◆ **EXCERPTED PASSAGE**
****************************************
Patricia MaurerFrom the Editor: Most of us who are or have been leaders know that we do not do the job alone. Often we acknowledge privately the work of spouses and other family members who give us the time and support we need to do the work of the Federation. Seldon do we acknowledge them publicly. Sometimes the people we acknowledge have commitments of their own that can be overshadowed by what we do and what they do for us. What I love about this article is it incorporates the work that Patricia did on her own and what she did as a result of being the longest-serving First Lady in the Federation. I hope she enjoys her retirement as much as I have enjoyed reading and publishing her article. Here it is:

I have been a part of the National Federation of the Blind since 1968, and I have served in many and varied capacities. For about thirty years I was the treasurer of the National Federation of the Blind Greater Baltimore Chapter. In the early 1970s I became president of the Greater Des Moines Chapter of the NFB. I have a teaching degree and have experienced teaching dozens of subjects in the classroom, having served as a substitute teacher in the Indianapolis Public School District traveling from school to school for an entire year. However, I suspect that my most memorable service in the Federation was the time that I spent as the director of community relations for the Federation, working from 1988 until 2020 at the National Center for the Blind. Although I have helped with organization in state affiliates in Georgia, Louisiana, Maine, Indiana, and many other places, my work in our national headquarters probably has had as much variety as any of the other tasks I have undertaken. Even so, there were patterns to what I did. Now that retirement has come upon me, I am trying to learn that it is not really necessary to wake up at 5:00 a.m. to get ready for the activities of the day.
****************************************
Short-answer chart tasks:

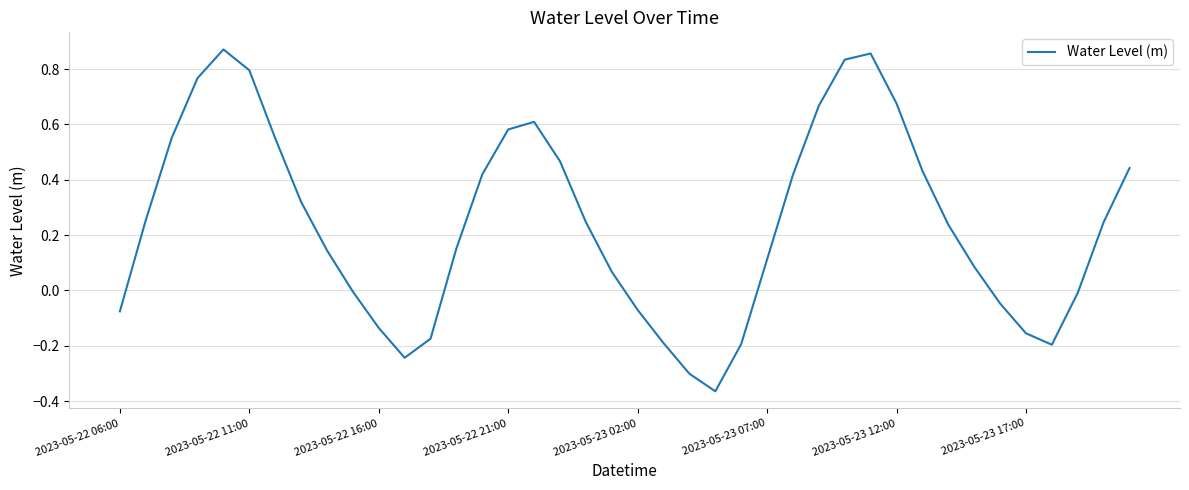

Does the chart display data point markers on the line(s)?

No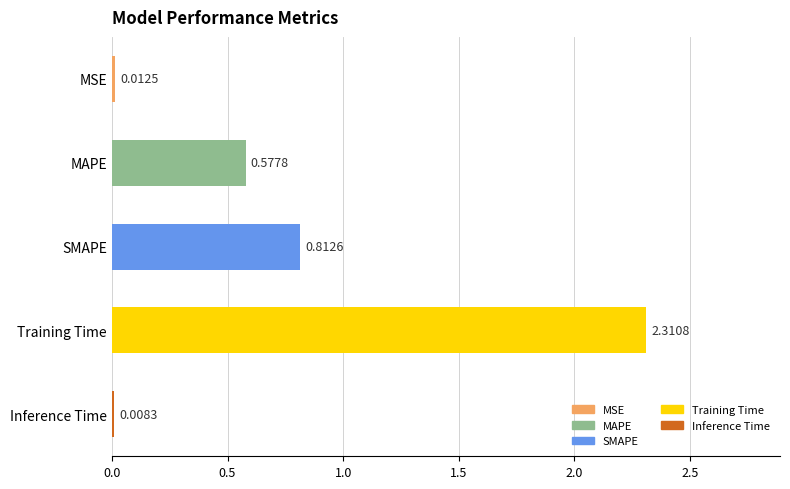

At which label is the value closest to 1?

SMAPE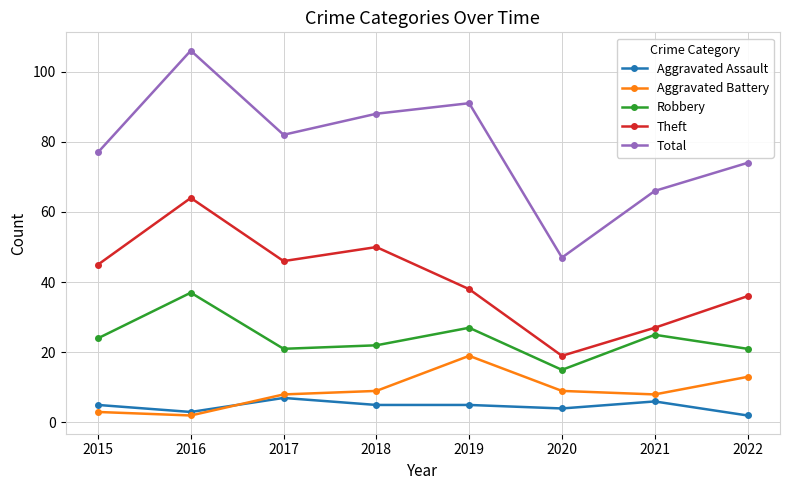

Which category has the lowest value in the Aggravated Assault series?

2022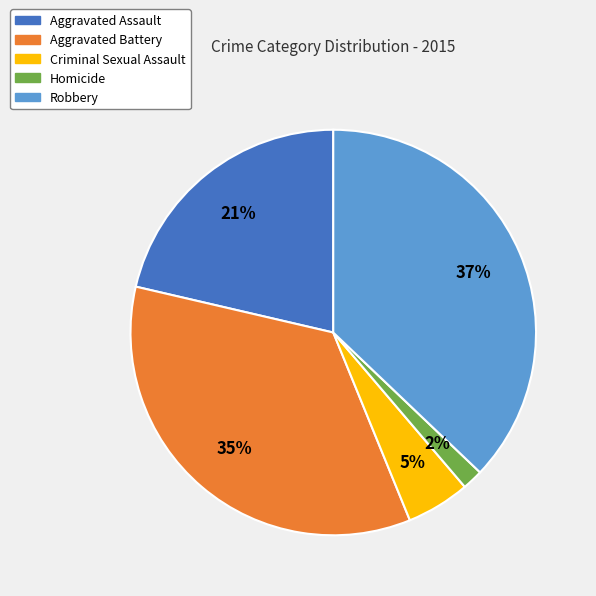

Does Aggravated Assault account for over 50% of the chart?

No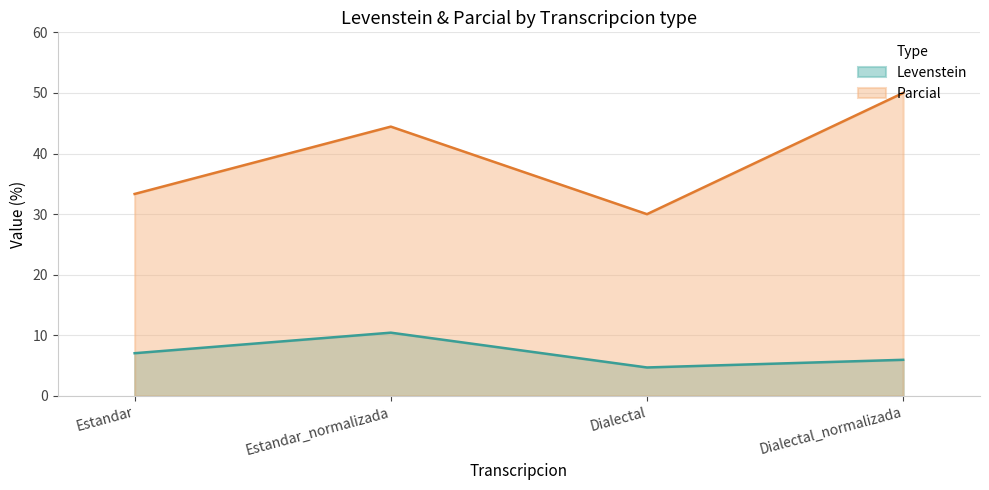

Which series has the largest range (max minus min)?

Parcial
****************************************
◆ **BRIEF**
Retype the entire excerpt about Patricia Maurer word for word. These rows are separate material and have no connection to the excerpt about Patricia Maurer.

◆ **TASK SOLUTION**
Patricia MaurerFrom the Editor: Most of us who are or have been leaders know that we do not do the job alone. Often we acknowledge privately the work of spouses and other family members who give us the time and support we need to do the work of the Federation. Seldon do we acknowledge them publicly. Sometimes the people we acknowledge have commitments of their own that can be overshadowed by what we do and what they do for us. What I love about this article is it incorporates the work that Patricia did on her own and what she did as a result of being the longest-serving First Lady in the Federation. I hope she enjoys her retirement as much as I have enjoyed reading and publishing her article. Here it is:

I have been a part of the National Federation of the Blind since 1968, and I have served in many and varied capacities. For about thirty years I was the treasurer of the National Federation of the Blind Greater Baltimore Chapter. In the early 1970s I became president of the Greater Des Moines Chapter of the NFB. I have a teaching degree and have experienced teaching dozens of subjects in the classroom, having served as a substitute teacher in the Indianapolis Public School District traveling from school to school for an entire year. However, I suspect that my most memorable service in the Federation was the time that I spent as the director of community relations for the Federation, working from 1988 until 2020 at the National Center for the Blind. Although I have helped with organization in state affiliates in Georgia, Louisiana, Maine, Indiana, and many other places, my work in our national headquarters probably has had as much variety as any of the other tasks I have undertaken. Even so, there were patterns to what I did. Now that retirement has come upon me, I am trying to learn that it is not really necessary to wake up at 5:00 a.m. to get ready for the activities of the day.